EXERCISE DETAILS → The entries are to be printed again word for word, but no picture may appear.
==== EXERCISE DATA
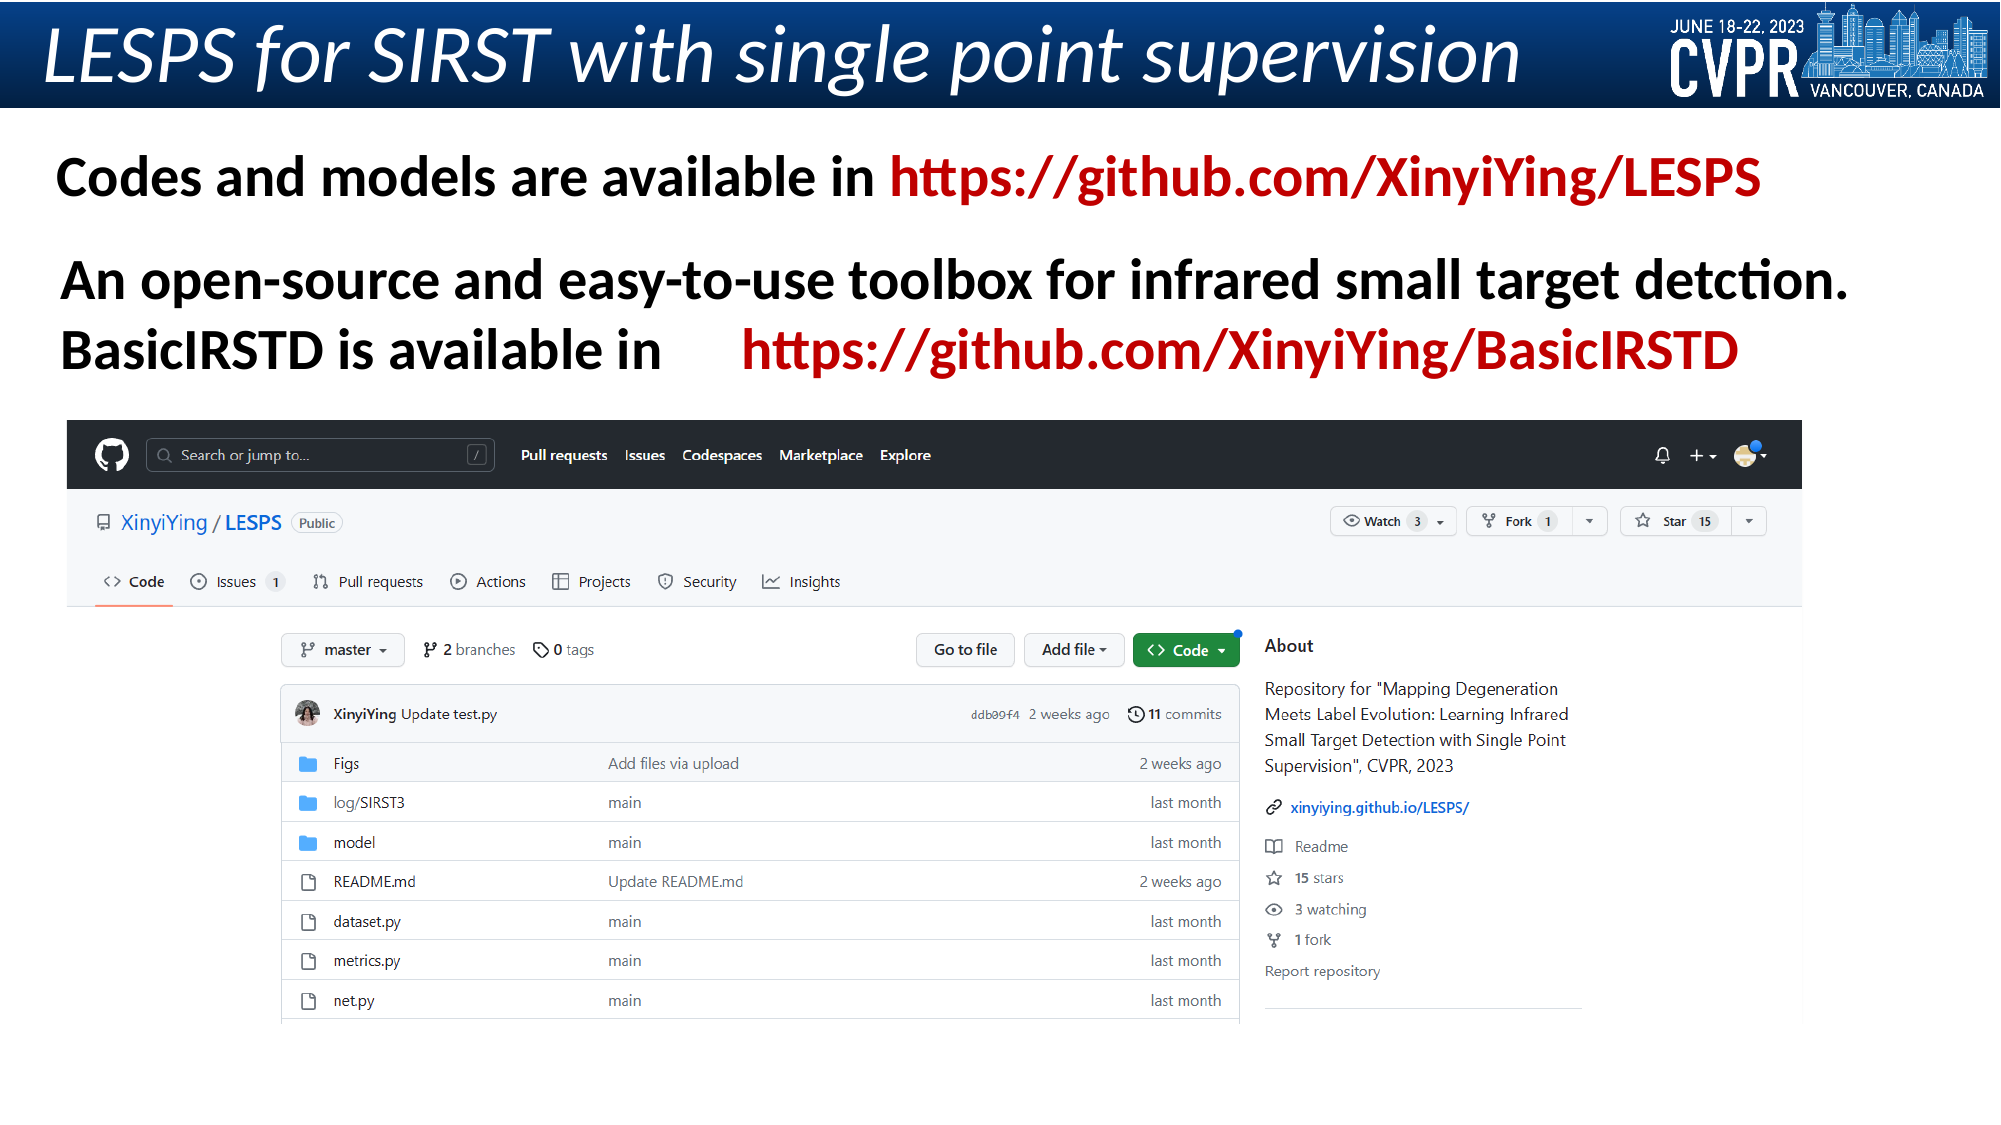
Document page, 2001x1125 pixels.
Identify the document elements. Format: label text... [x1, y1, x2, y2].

text_box https://github.com/XinyiYing/BasicIRSTD [726, 304, 1755, 389]
text_box Codes and models are available in https://github.com/XinyiYing/LESPS [42, 130, 2000, 295]
text_box An open-source and easy-to-use toolbox for infrared small target detction. BasicIRSTD is available in [45, 233, 1948, 389]
text_box [0, 2, 1649, 108]
text_box LESPS for SIRST with single point supervision [9, 0, 1539, 107]
picture [66, 420, 1804, 1024]
picture [1654, 0, 2000, 117]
========
EXERCISE OUTPUT →
Document page, 2001x1125 pixels.
Identify the document elements. Format: label text... [x1, y1, x2, y2].

text_box https://github.com/XinyiYing/BasicIRSTD [726, 304, 1755, 389]
text_box Codes and models are available in https://github.com/XinyiYing/LESPS [42, 130, 2000, 295]
text_box An open-source and easy-to-use toolbox for infrared small target detction. BasicIRSTD is available in [45, 233, 1948, 389]
text_box [0, 2, 1649, 108]
text_box LESPS for SIRST with single point supervision [9, 0, 1539, 107]
picture [66, 420, 1804, 1024]
picture [1654, 0, 2000, 117]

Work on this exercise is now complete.